My New Host Family's Bread - My new host family makes a different kind of bread that I haveჭხა not seen before. They bake it in a very large toaster oven, and it comes out in big tray-shaped loaves that are maybe 18"x18"x3". This bread also has a very nice crust to middle ratio. I have only eaten it once so far but it was straight out of the oven and a lovely experience.

ხაჭაპური aka Khatchapuri - Round cheese bread, with many regional variations. I have had only two types - the boring one with just cheese in the middle, and a fancier one with cheese in the middle and on the top. The first one is the standard - typical Georgian kveli in typical Georgian khatchapuri dough, though once I had it with some kind of cottage cheese thing inside and that was great. The dough varies - sometimes it's more flaky and buttery, sometimes more crispy, sometimes chewy. I personally don't eat a ton of it unless it's the flaky kind or a new one. Adjara, my new region, has an eponymous khatchapuri variation that is shaped like a boat and has an egg in the middle, but I have yet to try it. In Kvishkheti, my host grandmother made a fair amount of khatchapuri, probably once a week. When it was cold and we still had the petchi (wood stove) going (until May!), she cooked it in there, in a big 18" or so round pan. It is a very thin bread with a layer of cheese in the middle. When it's not winter I suppose she could bake it in one of the three or four other ovens that were present (two normal ovens, a toaster oven, the tonis puri oven), but there's a second petchi in the second kitchen that she uses instead. When I arrived at my new site at 1am, my host mother who had also travelled all day from Tbilisi started making khatchapuri, so I stayed up and ate that until 1:45am before excusing myself. She cooks it in a similar pan to my Kvishkheti fam, but on the stovetop instead. I have seen square khatchapuri for sale that looks very flaky and delicious but I have not yet had it. I will report back.
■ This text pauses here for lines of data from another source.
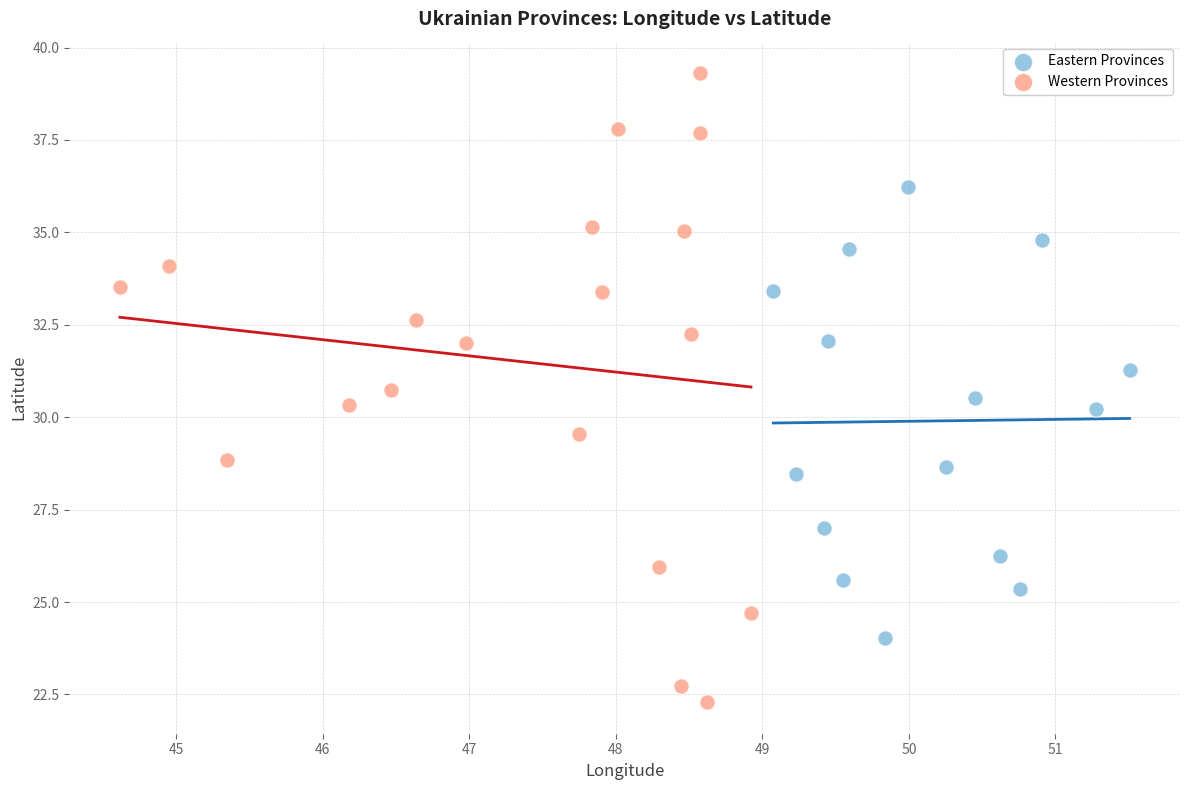

Which series contains the lowest Y value?

Western Provinces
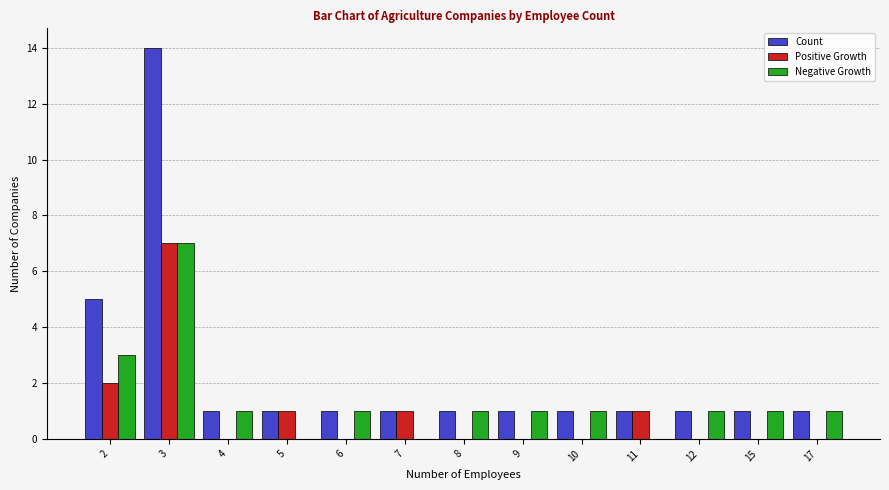

What is the highest value of the Count series?

14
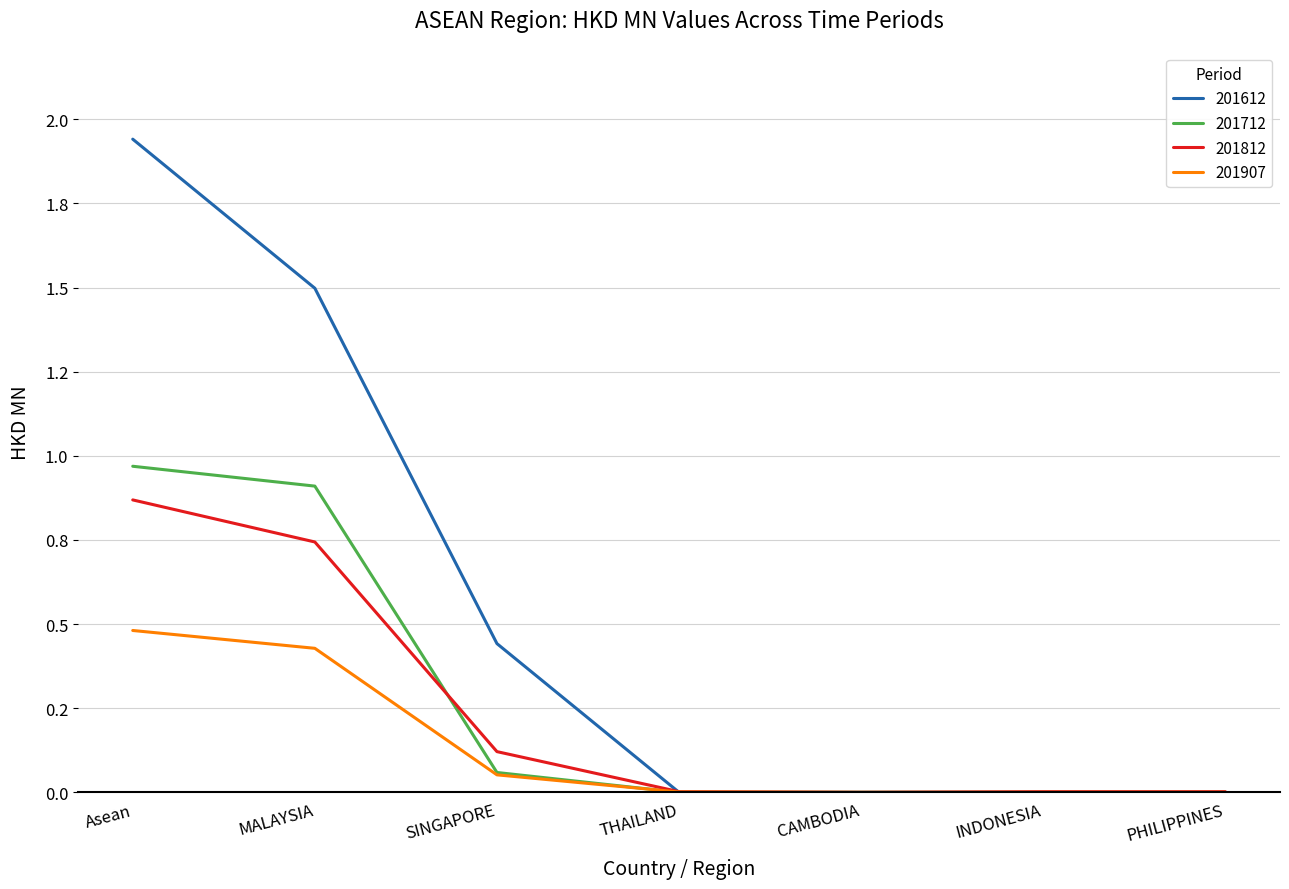

What is the average value of the 201907 series?

0.1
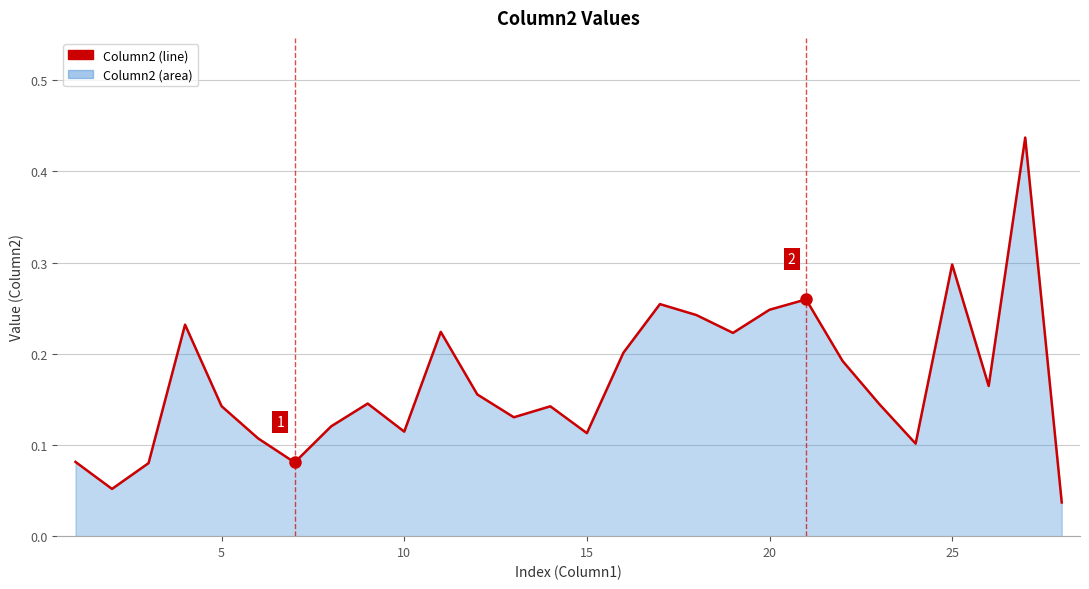

Does the chart have visible grid lines?

Yes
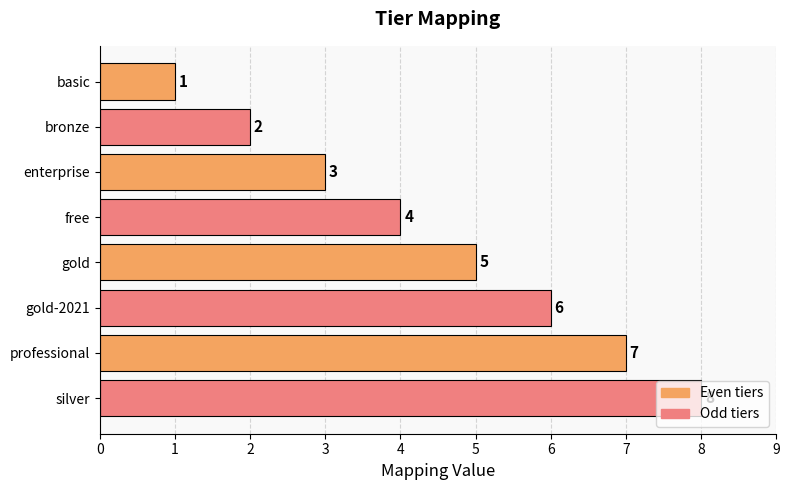

How many bars are there in total?

8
Khatchapuri slices on the right, regular bread on the left.
ლობიანი aka Lobiani - Bean bread. As far as I can tell this one does not have the same regional variations as khatchapuri but instead varies between the homemade variety and the fast food version. Basically something like pinto beans smashed and placed in between two thin layer of bread, the same size and shape as a standard khatchapuri. I didn't think I liked it much until my host grandmother in Kvishkheti brought me some fresh from the oven - a fluffy, soft, warm, savory delight. I have not had the experience repeated yet, alas, and for me it is not worth eating cold, as I always remember how it could be. The fast food version is a burrito variant - a piece of bread rolled up around a column of beans about 1" in diameter. This is not as good as the flat kind, but will do if you're protein deficient or just more enthusiastic about lobiani than I am.

"Fast food" shop khatchapuri and/or lobiani, plus some other stuff.
In conclusion, Georgia would be a very difficult and sad place to be gluten intolerant. Stay tuned for the next installment where I may or may not discuss five more varieties of bread, new khatchapuri experiences, breads with stuff inside of them, and whether or not dogs can survive on bread alone.

A plate featuring a mysterious bread that I only saw in the orientation hotel and thankfully not since then. It might have been good but it was always stale.